Global security guru Thomas P.M. Barnett is in the unique position of being embraced by Pentagon officials and top U.S. military commanders as a visionary strategist -- even as he openly blames the defense establishment for botching post-invasion operations in Iraq.
Barnett's best-selling 2004 book, "The Pentagon's New Map," offered a thesis on the American military's future global role that the Defense Department found so compelling and easy to grasp that it has invited him to advise and brief hundreds of senior appointees and officers on strategy. His book sold as many as 85,000 copies, and his prolific blog entries -- which mix humor with often cutting insights on Pentagon strategy -- are closely read in military and intelligence circles.
Now Barnett is back in Washington to unveil his sequel work, "Blueprint for Action," in a closed-door speech this morning to a select group of about 500 up-and-coming military officers and defense officials at the National Defense University.
"No one ever said, 'cut it out' or 'shut up,' or ever put a squeeze on me," Barnett said in an interview. (In a typical Web log, or blog, entry yesterday, he wrote: "Iraq is doing just fine given [a] poorly planned occupation (F to the neocons, C+ to the officers doing their best in a crappy situation on the ground.")
Barnett spoke fresh from a tete-a-tete last week with the U.S. four-star general who oversees the Middle East, Gen. John Abizaid, and Abizaid's personal think tank. Col. Mant Hawkins, director of the think tank, called Barnett's ideas "significantly visionary."
Barnett, an expert on Russia and the Warsaw Pact who holds a Harvard doctorate in political science, was a professor of strategy at the Naval War College and adviser to the Pentagon's Office of Force Transformation when he devised a PowerPoint briefing that catapulted him to prominence after Sept. 11, 2001.
He says that since the end of the Cold War, the biggest threats to America and its allies come from underdeveloped, chaotic regions of the Third World -- which he terms the "Gap" -- a zone disconnected from the economic and technological advances of globalization.

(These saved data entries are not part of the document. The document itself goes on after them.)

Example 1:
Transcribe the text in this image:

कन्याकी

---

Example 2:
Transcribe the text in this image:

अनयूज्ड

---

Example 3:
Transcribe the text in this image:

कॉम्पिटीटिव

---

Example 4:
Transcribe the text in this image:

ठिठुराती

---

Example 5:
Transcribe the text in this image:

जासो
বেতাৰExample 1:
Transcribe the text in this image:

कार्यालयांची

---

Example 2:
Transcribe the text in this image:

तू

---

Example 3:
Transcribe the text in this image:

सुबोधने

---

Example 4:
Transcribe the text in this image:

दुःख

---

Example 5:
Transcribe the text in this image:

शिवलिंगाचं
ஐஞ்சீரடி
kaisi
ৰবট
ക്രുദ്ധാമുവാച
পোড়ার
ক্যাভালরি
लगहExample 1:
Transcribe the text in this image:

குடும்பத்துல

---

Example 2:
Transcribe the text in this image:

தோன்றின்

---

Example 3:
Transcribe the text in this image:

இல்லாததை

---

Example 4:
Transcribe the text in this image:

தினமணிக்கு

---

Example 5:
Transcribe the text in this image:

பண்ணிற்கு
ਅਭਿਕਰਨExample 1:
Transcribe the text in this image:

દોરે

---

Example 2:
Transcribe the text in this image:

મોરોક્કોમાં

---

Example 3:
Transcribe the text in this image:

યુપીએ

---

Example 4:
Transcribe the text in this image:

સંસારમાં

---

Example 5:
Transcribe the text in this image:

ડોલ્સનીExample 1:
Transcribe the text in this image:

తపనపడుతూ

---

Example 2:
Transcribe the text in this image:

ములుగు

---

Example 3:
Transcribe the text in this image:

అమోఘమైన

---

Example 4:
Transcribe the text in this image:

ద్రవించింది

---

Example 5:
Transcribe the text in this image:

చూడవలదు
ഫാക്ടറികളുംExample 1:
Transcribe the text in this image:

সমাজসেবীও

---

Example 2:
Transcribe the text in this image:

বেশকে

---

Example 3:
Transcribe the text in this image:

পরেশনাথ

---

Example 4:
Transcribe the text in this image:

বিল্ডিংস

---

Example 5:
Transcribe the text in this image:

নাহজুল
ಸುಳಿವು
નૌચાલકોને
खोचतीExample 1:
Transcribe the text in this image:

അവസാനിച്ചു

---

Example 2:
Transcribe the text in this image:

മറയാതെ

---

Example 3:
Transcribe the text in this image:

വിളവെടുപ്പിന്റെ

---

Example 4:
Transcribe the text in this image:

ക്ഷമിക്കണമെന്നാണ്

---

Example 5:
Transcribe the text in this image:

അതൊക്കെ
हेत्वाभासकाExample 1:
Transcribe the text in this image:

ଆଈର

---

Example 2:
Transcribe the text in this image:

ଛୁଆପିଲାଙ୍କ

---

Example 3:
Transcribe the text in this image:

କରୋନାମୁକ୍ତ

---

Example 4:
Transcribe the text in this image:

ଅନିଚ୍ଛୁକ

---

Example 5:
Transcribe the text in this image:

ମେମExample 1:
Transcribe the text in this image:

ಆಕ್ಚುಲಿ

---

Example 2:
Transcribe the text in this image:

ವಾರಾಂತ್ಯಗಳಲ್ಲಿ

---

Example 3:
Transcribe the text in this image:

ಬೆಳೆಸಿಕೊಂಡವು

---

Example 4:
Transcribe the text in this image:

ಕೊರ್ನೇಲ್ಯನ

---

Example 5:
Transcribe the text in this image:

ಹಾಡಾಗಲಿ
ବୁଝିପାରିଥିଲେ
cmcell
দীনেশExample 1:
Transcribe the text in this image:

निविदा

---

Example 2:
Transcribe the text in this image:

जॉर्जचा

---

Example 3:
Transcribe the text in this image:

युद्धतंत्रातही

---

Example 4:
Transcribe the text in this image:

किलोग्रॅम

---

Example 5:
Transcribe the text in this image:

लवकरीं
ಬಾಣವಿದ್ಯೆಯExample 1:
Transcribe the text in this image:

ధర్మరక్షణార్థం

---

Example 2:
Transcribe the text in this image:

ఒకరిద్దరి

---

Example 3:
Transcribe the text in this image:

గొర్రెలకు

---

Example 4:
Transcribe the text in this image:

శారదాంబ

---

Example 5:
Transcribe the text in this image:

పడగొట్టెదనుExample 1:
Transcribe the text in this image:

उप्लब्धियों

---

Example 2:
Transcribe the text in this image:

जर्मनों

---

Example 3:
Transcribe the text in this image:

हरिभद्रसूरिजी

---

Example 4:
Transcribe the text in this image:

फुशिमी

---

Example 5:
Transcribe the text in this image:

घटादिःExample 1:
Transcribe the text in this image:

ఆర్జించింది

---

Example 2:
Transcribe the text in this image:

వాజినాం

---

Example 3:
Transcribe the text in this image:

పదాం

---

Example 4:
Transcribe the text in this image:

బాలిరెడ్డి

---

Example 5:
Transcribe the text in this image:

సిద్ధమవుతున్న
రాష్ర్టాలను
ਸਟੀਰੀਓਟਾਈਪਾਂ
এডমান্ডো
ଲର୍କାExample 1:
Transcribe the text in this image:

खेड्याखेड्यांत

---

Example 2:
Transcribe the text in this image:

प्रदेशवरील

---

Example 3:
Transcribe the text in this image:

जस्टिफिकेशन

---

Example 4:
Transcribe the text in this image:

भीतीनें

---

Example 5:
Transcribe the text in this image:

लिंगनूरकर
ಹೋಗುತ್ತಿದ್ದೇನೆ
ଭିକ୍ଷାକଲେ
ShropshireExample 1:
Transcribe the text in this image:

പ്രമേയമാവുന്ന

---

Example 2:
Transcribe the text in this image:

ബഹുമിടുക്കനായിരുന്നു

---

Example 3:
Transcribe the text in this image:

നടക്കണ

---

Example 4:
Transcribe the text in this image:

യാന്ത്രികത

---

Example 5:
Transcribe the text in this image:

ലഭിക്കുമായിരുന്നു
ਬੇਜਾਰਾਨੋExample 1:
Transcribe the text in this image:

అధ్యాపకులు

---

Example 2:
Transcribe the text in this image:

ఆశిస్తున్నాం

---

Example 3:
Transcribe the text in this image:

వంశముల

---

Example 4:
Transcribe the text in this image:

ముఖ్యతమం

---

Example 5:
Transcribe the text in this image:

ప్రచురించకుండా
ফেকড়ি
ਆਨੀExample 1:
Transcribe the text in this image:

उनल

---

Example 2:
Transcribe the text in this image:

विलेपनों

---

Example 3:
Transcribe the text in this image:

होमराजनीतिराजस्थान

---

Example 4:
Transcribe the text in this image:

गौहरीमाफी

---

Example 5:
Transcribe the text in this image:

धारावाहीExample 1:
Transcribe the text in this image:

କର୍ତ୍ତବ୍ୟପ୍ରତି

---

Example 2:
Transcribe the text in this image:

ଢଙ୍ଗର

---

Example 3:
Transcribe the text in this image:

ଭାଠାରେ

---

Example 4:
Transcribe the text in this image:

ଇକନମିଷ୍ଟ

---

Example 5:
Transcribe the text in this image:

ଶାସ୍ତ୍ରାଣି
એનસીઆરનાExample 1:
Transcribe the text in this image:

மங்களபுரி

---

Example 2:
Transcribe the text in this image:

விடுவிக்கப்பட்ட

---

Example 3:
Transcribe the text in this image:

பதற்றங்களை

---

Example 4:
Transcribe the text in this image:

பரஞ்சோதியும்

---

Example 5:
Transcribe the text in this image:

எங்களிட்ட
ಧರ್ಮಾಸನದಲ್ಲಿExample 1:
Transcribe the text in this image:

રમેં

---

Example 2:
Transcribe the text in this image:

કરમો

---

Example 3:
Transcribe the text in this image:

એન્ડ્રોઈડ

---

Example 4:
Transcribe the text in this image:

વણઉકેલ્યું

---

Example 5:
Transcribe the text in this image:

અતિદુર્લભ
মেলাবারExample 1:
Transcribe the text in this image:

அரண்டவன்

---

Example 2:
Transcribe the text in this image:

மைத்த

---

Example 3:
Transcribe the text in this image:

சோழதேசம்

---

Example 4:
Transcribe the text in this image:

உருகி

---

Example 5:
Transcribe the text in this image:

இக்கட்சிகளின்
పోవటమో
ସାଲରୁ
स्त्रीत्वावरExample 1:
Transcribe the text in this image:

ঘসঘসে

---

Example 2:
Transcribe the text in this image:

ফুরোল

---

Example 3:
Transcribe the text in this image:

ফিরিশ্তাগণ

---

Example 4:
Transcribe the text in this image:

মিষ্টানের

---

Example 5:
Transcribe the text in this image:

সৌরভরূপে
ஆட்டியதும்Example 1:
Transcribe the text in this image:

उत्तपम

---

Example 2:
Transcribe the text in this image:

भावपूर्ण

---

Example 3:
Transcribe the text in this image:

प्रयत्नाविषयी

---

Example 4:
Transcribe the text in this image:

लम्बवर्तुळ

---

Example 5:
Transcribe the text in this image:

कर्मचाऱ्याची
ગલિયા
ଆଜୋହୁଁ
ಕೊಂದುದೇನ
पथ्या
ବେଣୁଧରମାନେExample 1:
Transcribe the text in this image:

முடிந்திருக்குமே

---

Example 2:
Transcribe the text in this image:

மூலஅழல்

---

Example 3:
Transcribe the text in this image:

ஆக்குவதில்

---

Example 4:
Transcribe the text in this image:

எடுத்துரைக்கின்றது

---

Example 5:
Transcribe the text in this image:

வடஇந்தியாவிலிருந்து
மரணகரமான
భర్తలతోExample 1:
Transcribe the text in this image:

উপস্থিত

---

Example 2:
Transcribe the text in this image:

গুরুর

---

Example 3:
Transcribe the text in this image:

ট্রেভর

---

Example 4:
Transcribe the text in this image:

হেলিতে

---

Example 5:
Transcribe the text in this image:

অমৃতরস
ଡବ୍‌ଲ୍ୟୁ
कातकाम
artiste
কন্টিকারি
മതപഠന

To promote peace and combat terrorism, Barnett says that the U.S. military and its partners in the world's developed "Core" must take on a far more ambitious role in policing and nation-building in the Gap. This would require the U.S. military to split into two distinct forces: a high-tech military, termed the "Leviathan," capable of overthrowing rogue regimes, as well as a larger corps of follow-on troops, called the "System Administrators," specialized in peacekeeping and rebuilding.
Barnett's underlying agenda is to "bring the military back into society. They became very detached during the Cold War, like a separate caste," he said. "They became very divorced after Vietnam, [saying] all we're going to do is kill people -- not this nation-building stuff."
In his new book, Barnett offers a detailed plan for putting his ideas into action, including a six-point program for transforming politically bankrupt states. "Bad states go in, better states come out," he writes in his characteristically flippant style.
It's a controversial concept that Barnett readily admits people have tended to love or hate. "I was either a naive idealist or the cruelest sort of realist, a wide-eyed prophet of global peace or the most chilling, warmongering neocon they had ever seen," he writes.
Barnett doesn't shy from far-reaching statements in "Blueprint." In the preface, he calls the U.S. military "a force for global good that I believe has no equal." He forecasts the potential for "the most peaceful period in human history, where war as we have known it for centuries is banished from the strategic landscape."
But at the same time, Barnett, who backed the overthrow of Saddam Hussein, offers hard-nosed analysis of the war in Iraq, instability in the Middle East, and the rise of Asia. He's especially critical of the Pentagon's "extremely spotty planning" for the Iraq occupation, which he says "enabled the rise of the disastrously efficient insurgency."
Barnett says his biggest detractors -- one called him "insane" -- tend to be Army officers averse to the peacekeeping role, as well as Navy, Air Force and Army officials who see his thesis as undermining their justifications for fighter jets, warships and expensive ground combat systems. His advocacy of a U.S. security partnership with China, in particular, galls some officers who see that nation as a major threat.
"You get people who want to sell $15 billion aircraft carriers, and his vision is not so compelling," said Shane Deichman, chief of the capabilities department for the U.S. military's Joint Forces Command, in Norfolk, Va., which has incorporated Barnett's ideas in future planning.
"It's kind of a joke," Barnett says. "How many Sea Wolf submarines did it take to recapture Fallujah? Not enough."
Yet despite the controversy, requests for brainstorming sessions with Barnett keep rolling in -- including those from Abizaid, who aides say "absolutely" will ask him back, Gen. Bryan D. Brown, chief of the secretive U.S. Special Operations Command, and from foreign militaries.
"Tom's grand strategic vision is not doubted at all," Deichman said. "With his new book, he has described exactly what we're trying to do with all levels of government." Perhaps most valued is Barnett's ability to stimulate debate in a military still defined by its war-fighting, Deichman said. "He's a catalyst."